Carrefour, France’s largest food retailer, which runs thousands of stores in 30 countries, announced it will stop selling PepsiCo products in France, Italy, Spain, and Belgium because of “unacceptably” high prices, the Wall Street Journal reports.
PepsiCo products are disappearing from the shelves of a major supermarket in France, and it’s not because the product is selling out due to high demand. Supermarket chain Carrefour in France has decided to halt sales of popular PepsiCo products such as Lay’s, Doritos, Lipton, Quaker products, etc., due to high prices.
The supermarket chain began hanging up signs in its stores in France on Jan. 4 in areas where PepsiCo products are sold that read: “We are no longer selling this brand due to an unacceptable price increase,” according to a report from The New York Times.
Once the products sell out, they will not be replaced on shelves.

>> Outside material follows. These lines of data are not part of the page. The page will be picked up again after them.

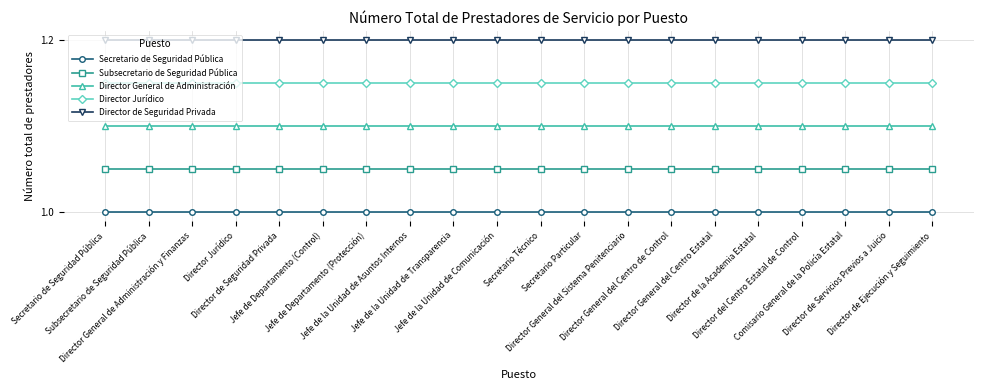

What is the greatest value displayed?

1.2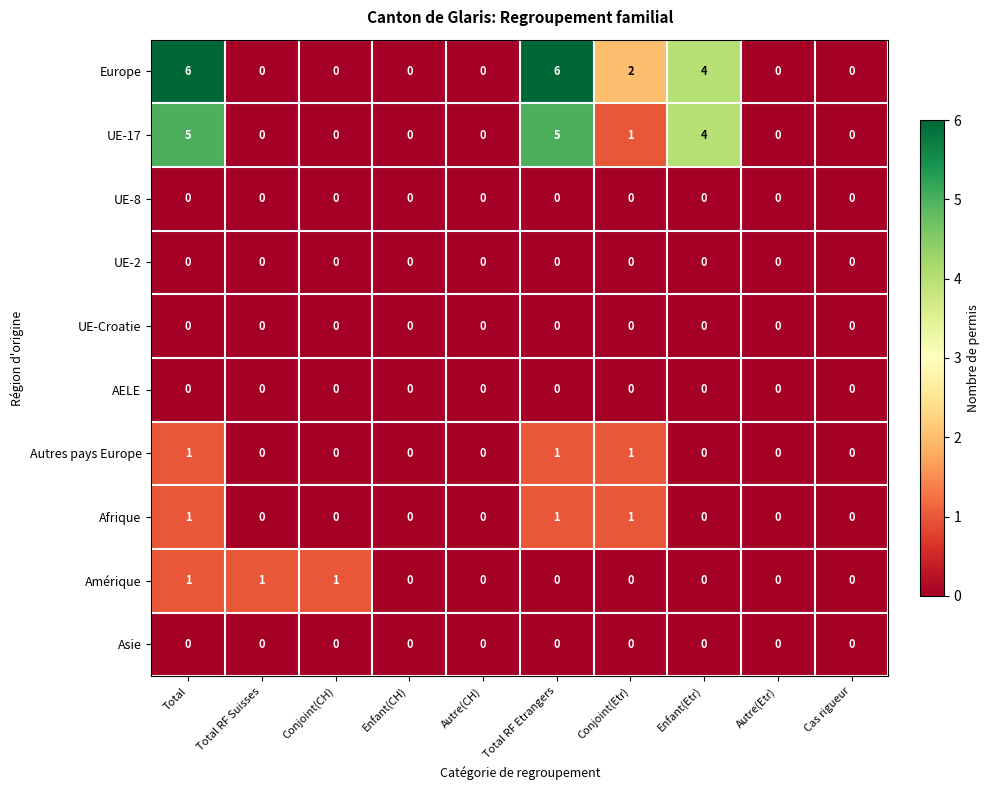

How many distinct data groups are displayed?

10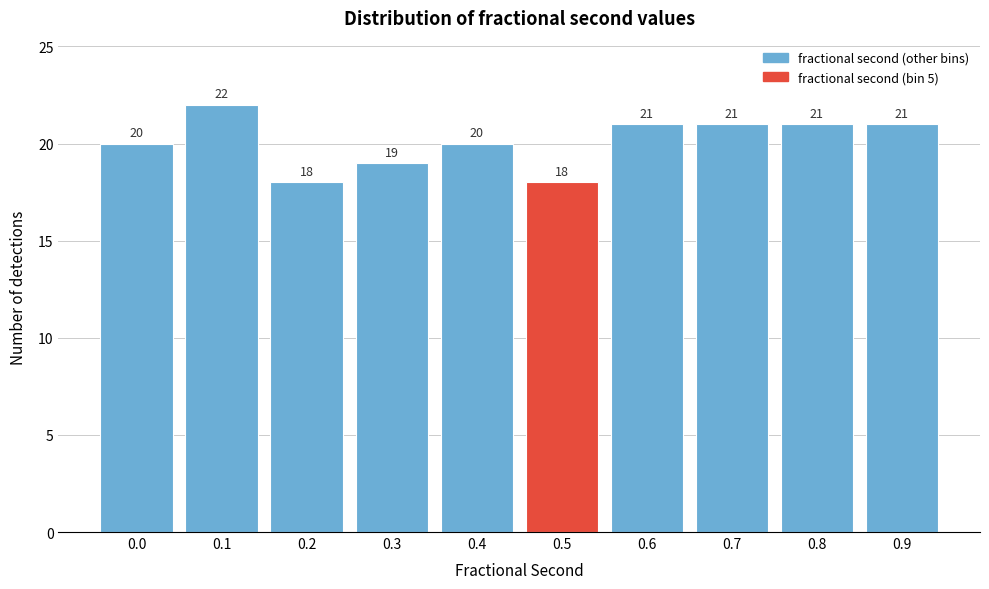

Reading left to right, transcribe all the data shown in this chart.

0.0=20	0.1=22	0.2=18	0.3=19	0.4=20	0.5=18	0.6=21	0.7=21	0.8=21	0.9=21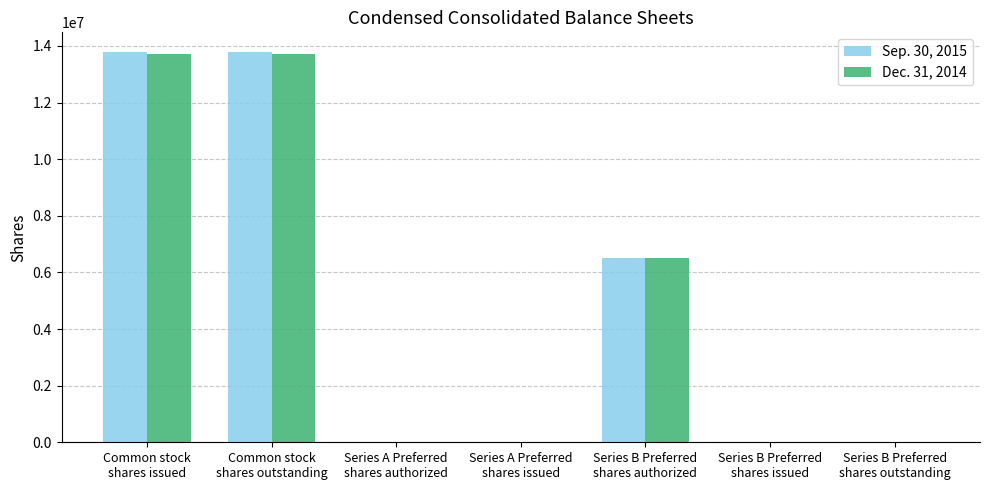

What is the greatest value displayed?

13788674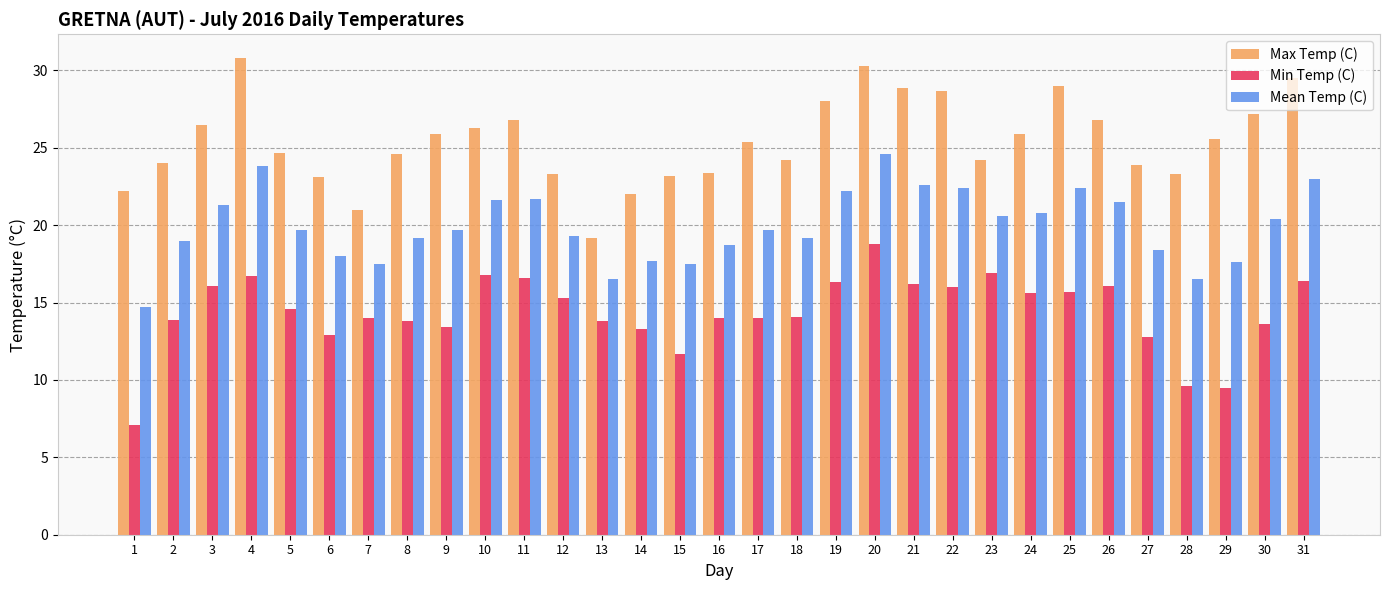

Which series has the largest total across all categories?

Max Temp (C)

PepsiCo told CNN that it had been in discussion with Carrefour for many months and would “continue to engage in good faith in order to try to ensure that our products are available.”
The move marks an escalation in Carrefour’s attempts to pressure some of the world’s biggest consumer goods companies to cut their prices after hiking them over the past two years in response to soaring energy, commodity, and labor costs.
Carrefour’s move impacts more than 9,000 stores across the four countries, amounting to two-thirds of the retailer’s global footprint of 14,348 stores, according to its 2022 annual report.
Grocery retailers in several countries, including Germany and Belgium, have similarly stopped orders from consumer goods firms, a tactic in price negotiations that have become more fraught due to inflation.
Some PepsiCo products, such as Cheetos and 7Up were not available at a Carrefour supermarket in Paris’ posh 16th district on Thursday, while others, including Pepsi, were still on the shelves, next to the sign.
Some Customers in the supermarket broadly cheered the move.
“It doesn’t surprise me at all,” shopper Edith Carpentier told Reuters. “I think there will be lots of products left on the shelves because they have become too expensive, and they are all things we can avoid buying.”
France is unusual in Europe in that it strongly regulates the retail sector, forcing supermarkets to negotiate prices only once a year with food and drink producers, in an attempt to protect its farm industry.
But the last negotiation round early last year, at the peak of the inflation crisis, locked in very high price increases across the board, which has hit turnover at supermarkets and spurred them to negotiate price cuts this time round.
“The French supermarkets, we know, are very, very ready to de-list people if they don’t like the deals that they get,” said James Walton, chief economist at the Institute of Grocery Distribution.